Cuidados Essenciais para o Turismo de Natureza no Paraná
Com o aumento das temperaturas e o período de férias, as trilhas e cachoeiras do Paraná se tornaram destinos populares para os turistas. A Secretaria de Estado da Saúde (Sesa) alerta sobre a importância de adotar cuidados básicos para garantir a segurança e a saúde durante esses passeios, que vão desde o planejamento do roteiro até a proteção contra doenças e acidentes com animais peçonhentos.
Planejamento e Segurança
Antes de sair para a trilha, a principal recomendação é não fazer o percurso sozinho. É aconselhável sair em grupo e informar amigos ou familiares sobre o roteiro e o horário de retorno previsto. Além disso, é sugerido o uso de roupas leves, porém com proteção, como calças compridas e blusas de manga longa (preferencialmente com proteção UV). Calçados antiderrapantes e, quando possível, o uso de perneiras também são recomendados.
Itens essenciais na mochila incluem um kit de primeiros socorros, lanterna de cabeça, apito, manta térmica e uma reserva de água e alimentos energéticos.
“O Paraná possui uma rica biodiversidade que atrai milhares de visitantes nesta época do ano, mas o lazer em ambientes naturais requer responsabilidade”, afirmou Beto Preto, secretário de Estado da Saúde. “O planejamento é uma questão de saúde pública e visa evitar que um passeio se transforme em um acidente”, ressaltou.
Prevenção contra Doenças
Uso de Repelentes
O uso adequado de repelentes é fundamental para se proteger de doenças como febre amarela, dengue, leishmanioses e febre maculosa.
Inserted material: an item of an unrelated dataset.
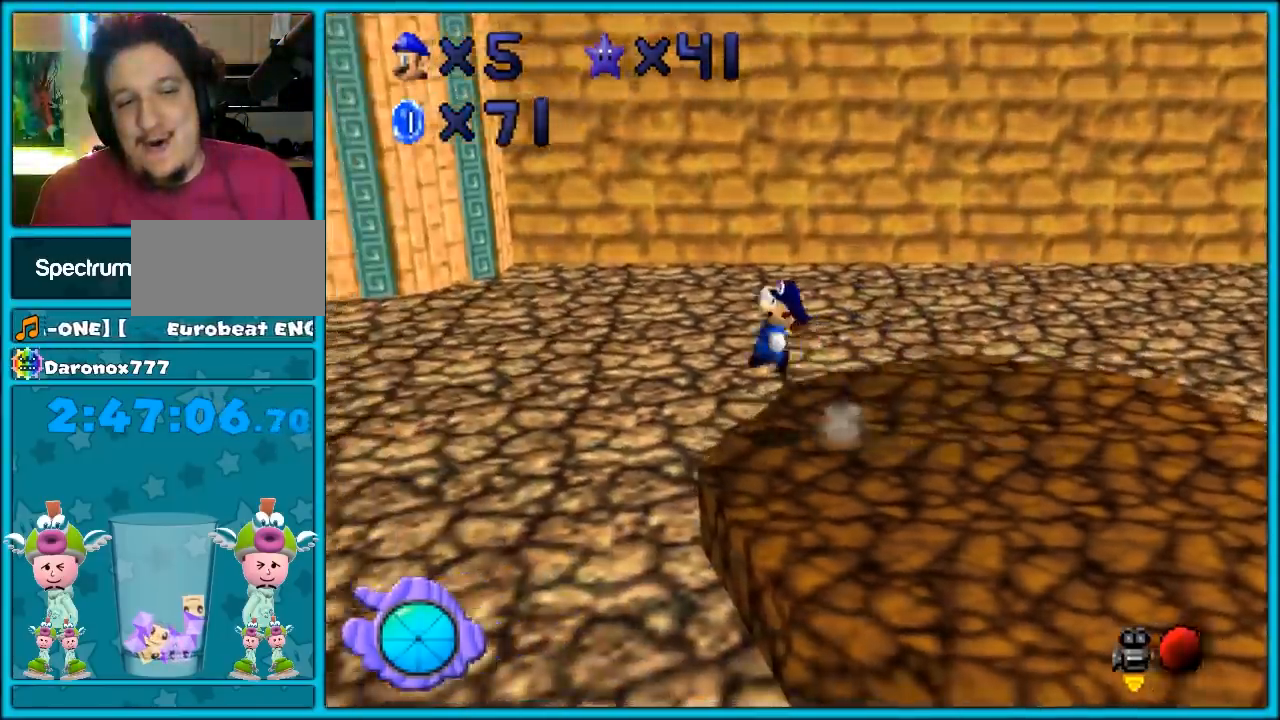
{"dt_ms": 500, "buttons": [], "left_stick": "up-left"}
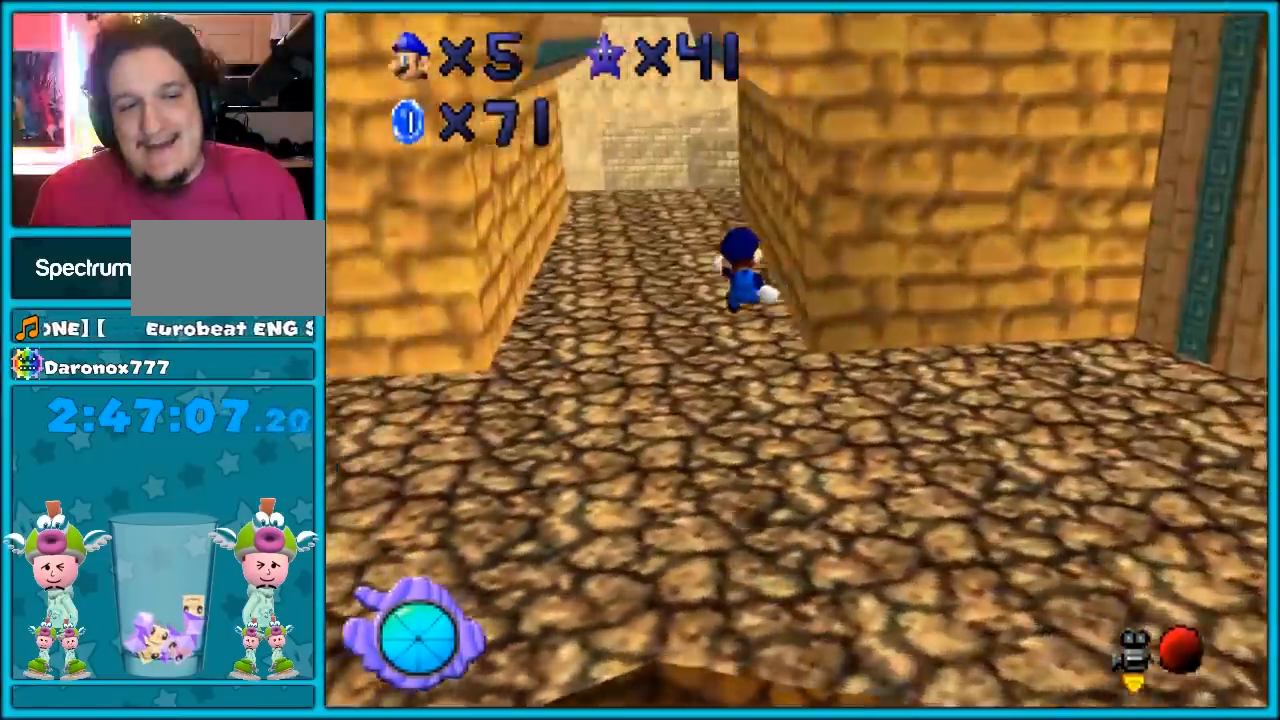
{"dt_ms": 500, "buttons": [], "left_stick": "center", "events": [[17, "left_stick", "left"], [183, "left_stick", "up"], [317, "left_stick", "center"]]}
A Sesa recomenda apenas produtos aprovados pela Anvisa, contendo princípios ativos específicos:
- Icaridina: Protege até 10 horas e é indicado para adultos e crianças a partir de 2 anos.
- DEET: Seguro para adultos e gestantes, mas deve ser utilizado com concentração máxima de 10% para crianças entre 2 e 12 anos.
- IR3535 ou EBAAP: Aprovado para bebês a partir de seis meses.
A Sesa adverte que repelentes naturais, como citronela e vitamina B, não têm comprovação científica de eficácia.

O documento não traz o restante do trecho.